*Problem to work on:* Can you reproduce, line for line, the part of the rows that opens at their start and closes with the line containing "Strictly necessary cookies allow core website", with both ends included and the pictures left out?

*Extracted material:*

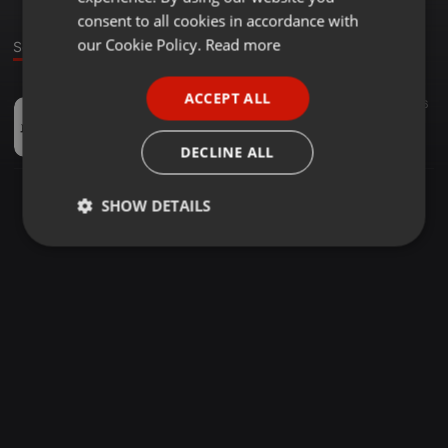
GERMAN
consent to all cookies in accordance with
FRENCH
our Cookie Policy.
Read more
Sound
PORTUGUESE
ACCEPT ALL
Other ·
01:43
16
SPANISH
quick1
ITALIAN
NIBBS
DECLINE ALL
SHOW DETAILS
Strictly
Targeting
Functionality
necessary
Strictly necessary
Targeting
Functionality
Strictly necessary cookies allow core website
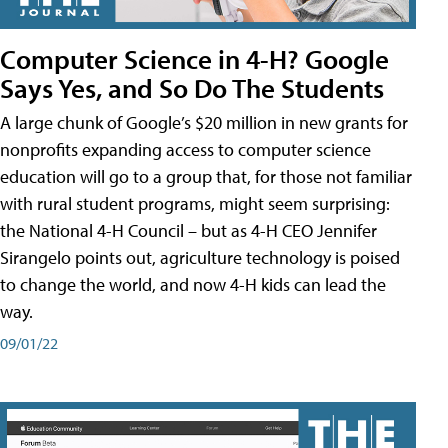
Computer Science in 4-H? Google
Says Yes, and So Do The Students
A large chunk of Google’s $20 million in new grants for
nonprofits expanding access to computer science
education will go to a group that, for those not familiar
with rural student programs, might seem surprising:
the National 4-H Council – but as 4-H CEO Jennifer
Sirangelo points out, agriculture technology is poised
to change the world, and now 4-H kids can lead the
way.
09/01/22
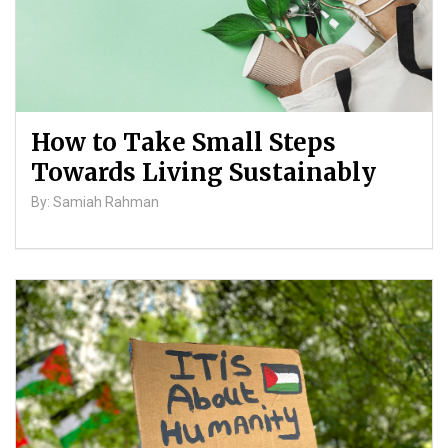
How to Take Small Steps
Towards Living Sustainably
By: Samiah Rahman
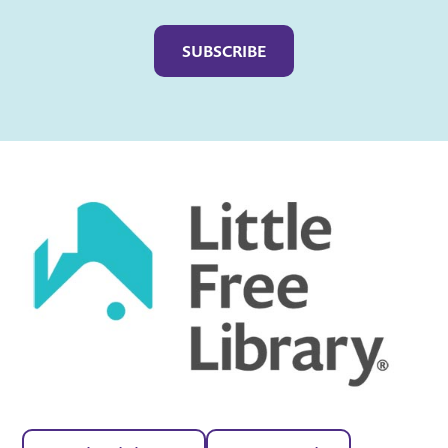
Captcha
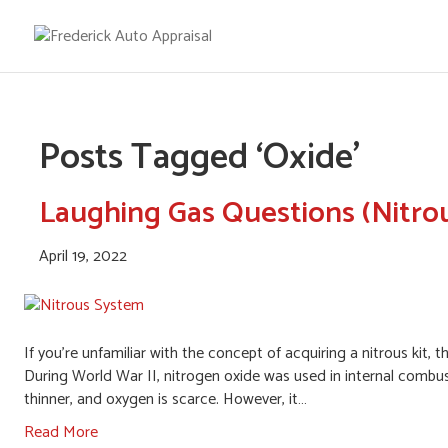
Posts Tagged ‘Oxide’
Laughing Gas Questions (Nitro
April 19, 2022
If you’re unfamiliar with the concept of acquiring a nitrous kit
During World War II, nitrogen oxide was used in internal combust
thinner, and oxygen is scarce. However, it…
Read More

*Worked solution:*
GERMAN
consent to all cookies in accordance with
FRENCH
our Cookie Policy.
Read more
Sound
PORTUGUESE
ACCEPT ALL
Other ·
01:43
16
SPANISH
quick1
ITALIAN
NIBBS
DECLINE ALL
SHOW DETAILS
Strictly
Targeting
Functionality
necessary
Strictly necessary
Targeting
Functionality
Strictly necessary cookies allow core website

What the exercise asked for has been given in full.